An ship travels a distance vt (distance equals velocity times time). An observer at rest measures this distance with his own clock in units t. Someone on the ship measures a beam of light traveling perpendicular to its direction of motion to measure a beam of light to travel a distance ct', where t' is the number of units of time that someone on the ship would use. The observer at rest measures this same beam to travel a distance ct, that is traveling at an angle towards its direction of motion. You can then translate the vector vt down to the point where the photon has traveled the same distance perpendicular to the ship. This forms a right triangle. Then you can use the Pythagorean Therom to find the relation between the ship and the observer.
(ct')^2+(vt)^2=(ct)^2 Pythagorean Theorem
c^2t'^2=c^2t^2-v^2t^2 Distribute the square, and move v^2t^2 to other side
c^2t'^2=c^2t^2(1-v^2/c^2) Factor c^2t^2 from the right side
t'^2=t^2(1-v^2/c^2) Take the square root
t'=t sqrt(1-v^2/c^2) Learn to do algebra!
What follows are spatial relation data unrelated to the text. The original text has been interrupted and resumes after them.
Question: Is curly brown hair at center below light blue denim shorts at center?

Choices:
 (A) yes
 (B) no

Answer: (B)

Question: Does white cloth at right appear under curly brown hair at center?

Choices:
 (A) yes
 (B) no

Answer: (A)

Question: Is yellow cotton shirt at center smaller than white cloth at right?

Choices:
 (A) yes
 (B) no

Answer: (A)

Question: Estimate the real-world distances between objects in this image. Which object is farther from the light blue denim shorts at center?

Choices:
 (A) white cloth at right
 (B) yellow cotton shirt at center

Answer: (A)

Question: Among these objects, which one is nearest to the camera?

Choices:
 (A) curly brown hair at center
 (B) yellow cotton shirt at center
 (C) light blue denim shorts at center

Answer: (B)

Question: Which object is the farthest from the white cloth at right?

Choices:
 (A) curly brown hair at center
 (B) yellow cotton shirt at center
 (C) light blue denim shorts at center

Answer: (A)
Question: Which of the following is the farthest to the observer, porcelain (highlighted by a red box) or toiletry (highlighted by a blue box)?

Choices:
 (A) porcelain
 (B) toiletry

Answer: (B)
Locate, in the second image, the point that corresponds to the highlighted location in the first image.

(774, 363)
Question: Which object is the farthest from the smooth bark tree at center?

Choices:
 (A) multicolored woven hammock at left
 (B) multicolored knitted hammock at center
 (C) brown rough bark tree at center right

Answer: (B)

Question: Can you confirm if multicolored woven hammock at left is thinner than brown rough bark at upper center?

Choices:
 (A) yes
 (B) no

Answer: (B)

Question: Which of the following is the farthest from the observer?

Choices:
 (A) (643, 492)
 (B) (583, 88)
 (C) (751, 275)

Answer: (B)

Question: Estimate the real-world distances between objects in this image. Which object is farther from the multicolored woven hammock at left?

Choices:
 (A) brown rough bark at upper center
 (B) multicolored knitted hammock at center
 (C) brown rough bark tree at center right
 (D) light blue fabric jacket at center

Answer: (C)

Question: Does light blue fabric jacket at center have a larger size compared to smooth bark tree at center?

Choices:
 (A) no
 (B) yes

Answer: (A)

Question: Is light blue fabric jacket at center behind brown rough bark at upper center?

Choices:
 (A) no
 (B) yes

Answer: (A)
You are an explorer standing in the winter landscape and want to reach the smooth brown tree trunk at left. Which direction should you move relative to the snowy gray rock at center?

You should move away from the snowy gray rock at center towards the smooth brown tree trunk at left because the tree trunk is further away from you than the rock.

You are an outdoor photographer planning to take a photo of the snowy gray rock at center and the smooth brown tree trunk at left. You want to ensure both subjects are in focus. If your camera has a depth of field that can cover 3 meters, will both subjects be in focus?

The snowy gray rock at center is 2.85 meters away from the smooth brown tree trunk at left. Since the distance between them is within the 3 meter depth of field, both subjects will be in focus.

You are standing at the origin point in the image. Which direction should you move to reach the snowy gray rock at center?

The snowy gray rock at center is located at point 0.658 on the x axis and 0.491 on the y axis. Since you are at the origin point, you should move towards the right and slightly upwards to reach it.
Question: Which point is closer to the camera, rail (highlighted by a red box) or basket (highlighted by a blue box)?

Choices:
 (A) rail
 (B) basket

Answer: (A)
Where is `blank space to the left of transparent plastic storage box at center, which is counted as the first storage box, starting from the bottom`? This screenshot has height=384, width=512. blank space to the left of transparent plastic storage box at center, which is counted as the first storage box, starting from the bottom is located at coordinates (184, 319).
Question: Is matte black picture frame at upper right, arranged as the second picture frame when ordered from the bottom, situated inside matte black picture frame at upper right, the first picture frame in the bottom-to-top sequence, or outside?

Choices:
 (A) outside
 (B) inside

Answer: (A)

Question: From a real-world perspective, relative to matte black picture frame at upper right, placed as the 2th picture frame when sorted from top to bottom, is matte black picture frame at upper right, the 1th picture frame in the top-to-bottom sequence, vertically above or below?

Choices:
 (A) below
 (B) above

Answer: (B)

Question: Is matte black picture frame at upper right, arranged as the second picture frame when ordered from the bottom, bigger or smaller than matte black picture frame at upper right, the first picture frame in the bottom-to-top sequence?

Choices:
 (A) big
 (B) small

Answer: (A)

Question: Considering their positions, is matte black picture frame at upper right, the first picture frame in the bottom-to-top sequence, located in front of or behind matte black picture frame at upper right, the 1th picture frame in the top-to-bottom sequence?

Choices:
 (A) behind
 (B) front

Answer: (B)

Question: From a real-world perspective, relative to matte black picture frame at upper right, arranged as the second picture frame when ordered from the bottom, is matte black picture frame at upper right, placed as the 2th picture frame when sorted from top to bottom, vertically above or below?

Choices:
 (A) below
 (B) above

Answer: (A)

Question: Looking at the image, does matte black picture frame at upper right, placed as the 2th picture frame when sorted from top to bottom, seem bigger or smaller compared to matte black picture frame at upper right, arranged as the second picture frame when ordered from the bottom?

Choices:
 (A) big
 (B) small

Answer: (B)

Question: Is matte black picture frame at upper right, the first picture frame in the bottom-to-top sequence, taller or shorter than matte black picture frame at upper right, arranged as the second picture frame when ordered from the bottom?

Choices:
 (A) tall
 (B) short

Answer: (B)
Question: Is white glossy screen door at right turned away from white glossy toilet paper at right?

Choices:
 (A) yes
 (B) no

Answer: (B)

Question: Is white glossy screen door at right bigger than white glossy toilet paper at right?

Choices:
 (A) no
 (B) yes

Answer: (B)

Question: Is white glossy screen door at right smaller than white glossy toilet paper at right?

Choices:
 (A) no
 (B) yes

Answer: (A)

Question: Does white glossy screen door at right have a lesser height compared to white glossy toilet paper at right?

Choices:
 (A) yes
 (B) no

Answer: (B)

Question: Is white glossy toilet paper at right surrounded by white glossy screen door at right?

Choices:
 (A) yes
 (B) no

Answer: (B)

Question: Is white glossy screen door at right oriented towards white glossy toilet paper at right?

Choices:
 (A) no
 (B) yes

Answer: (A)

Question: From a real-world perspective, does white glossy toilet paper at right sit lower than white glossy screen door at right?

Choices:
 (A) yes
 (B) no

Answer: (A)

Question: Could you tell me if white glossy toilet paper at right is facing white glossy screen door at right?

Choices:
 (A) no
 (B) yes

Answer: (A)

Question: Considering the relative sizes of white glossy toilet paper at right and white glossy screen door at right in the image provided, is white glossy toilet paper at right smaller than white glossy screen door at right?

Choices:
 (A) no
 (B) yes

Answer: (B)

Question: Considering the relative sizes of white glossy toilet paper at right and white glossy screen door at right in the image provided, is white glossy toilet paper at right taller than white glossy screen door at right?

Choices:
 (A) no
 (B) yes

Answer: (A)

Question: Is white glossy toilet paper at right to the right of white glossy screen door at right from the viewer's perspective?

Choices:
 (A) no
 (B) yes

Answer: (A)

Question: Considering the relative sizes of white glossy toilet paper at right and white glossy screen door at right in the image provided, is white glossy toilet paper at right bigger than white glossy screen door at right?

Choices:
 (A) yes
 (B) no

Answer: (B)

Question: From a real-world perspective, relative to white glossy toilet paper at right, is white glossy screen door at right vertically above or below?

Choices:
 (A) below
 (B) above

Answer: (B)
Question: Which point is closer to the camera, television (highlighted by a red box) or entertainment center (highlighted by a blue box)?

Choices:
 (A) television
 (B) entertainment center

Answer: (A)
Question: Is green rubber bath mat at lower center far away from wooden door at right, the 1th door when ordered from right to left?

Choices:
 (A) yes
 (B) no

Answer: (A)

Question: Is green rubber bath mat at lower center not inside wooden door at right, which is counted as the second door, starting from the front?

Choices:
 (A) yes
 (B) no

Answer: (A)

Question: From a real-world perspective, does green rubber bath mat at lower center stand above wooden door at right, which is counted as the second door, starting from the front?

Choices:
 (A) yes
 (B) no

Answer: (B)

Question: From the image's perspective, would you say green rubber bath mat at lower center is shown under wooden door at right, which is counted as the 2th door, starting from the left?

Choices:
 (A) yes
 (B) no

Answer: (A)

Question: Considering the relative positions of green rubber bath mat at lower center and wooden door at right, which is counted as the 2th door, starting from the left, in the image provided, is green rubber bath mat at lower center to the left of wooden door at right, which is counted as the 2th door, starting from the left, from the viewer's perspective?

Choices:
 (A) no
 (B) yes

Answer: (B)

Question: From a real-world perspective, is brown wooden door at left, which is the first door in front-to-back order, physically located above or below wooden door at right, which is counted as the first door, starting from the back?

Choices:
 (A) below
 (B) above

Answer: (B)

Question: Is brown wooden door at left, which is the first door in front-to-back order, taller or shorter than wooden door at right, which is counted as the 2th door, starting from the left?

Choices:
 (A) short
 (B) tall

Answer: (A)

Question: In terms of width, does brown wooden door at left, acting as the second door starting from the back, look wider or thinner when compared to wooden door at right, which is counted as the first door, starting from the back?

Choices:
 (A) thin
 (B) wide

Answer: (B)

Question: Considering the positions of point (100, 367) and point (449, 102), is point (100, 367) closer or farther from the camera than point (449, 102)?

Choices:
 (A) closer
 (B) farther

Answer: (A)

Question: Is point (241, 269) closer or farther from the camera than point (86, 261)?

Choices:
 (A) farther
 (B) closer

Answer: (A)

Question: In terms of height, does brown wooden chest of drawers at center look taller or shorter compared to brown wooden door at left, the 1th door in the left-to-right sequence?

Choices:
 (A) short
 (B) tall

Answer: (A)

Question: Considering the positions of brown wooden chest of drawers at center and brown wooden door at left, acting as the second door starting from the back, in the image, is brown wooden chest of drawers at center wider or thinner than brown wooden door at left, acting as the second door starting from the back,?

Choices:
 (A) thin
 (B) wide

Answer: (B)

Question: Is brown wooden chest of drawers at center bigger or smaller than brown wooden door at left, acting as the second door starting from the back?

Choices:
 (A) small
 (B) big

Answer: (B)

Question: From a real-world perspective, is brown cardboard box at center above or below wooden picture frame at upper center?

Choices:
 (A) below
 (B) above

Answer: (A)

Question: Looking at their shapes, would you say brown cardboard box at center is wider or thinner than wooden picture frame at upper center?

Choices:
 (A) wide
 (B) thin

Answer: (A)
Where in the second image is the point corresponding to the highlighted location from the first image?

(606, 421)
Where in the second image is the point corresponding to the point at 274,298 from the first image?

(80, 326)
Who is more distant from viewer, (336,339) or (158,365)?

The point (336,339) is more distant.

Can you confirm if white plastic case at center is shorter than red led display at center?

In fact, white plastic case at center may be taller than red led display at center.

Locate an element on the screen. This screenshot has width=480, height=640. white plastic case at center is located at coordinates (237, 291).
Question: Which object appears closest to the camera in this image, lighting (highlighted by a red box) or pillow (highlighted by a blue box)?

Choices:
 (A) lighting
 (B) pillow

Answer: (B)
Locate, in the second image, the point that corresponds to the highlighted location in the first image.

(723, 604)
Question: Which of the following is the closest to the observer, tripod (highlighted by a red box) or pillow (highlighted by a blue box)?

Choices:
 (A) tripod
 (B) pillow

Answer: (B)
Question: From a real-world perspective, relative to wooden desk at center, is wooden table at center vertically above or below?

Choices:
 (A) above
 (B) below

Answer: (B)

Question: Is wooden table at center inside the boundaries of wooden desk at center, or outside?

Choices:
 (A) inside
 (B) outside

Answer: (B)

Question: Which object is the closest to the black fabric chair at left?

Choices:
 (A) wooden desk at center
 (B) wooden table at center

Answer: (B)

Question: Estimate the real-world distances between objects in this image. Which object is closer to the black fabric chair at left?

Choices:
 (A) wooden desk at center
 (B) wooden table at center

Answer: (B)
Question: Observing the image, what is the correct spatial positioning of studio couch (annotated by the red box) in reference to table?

Notice this is not the same equation from the light clock example. People now refer to this t' as tau or the proper time. The only difference in the other time dialation formula is the time variebles are assigned differently (the other way doesn't make sense to me), and it assumes that you can find the dialated time by taking the inverse of the change in time(wrong relation to frequency). This clock doesn't tick, it is only a direct relation between the distance of the sides of a triangle, and the amount of time something would measure it to travel that distance. So in another words time does not slow down because the clock is seen to tick slower, time slows down because the clocks in the ship tick fewer times when an observer at rest sees light to travel a longer distance(all observers measure light to travel at the same speed in vacuum). Also note that these two equations can't be used together, and it has been said that Einstein even wrote this equation in his Special Theory of Relativity. I think it is the right one and the other should be thrown out. If you derive length contraction from "tau" you end up getting the same equation...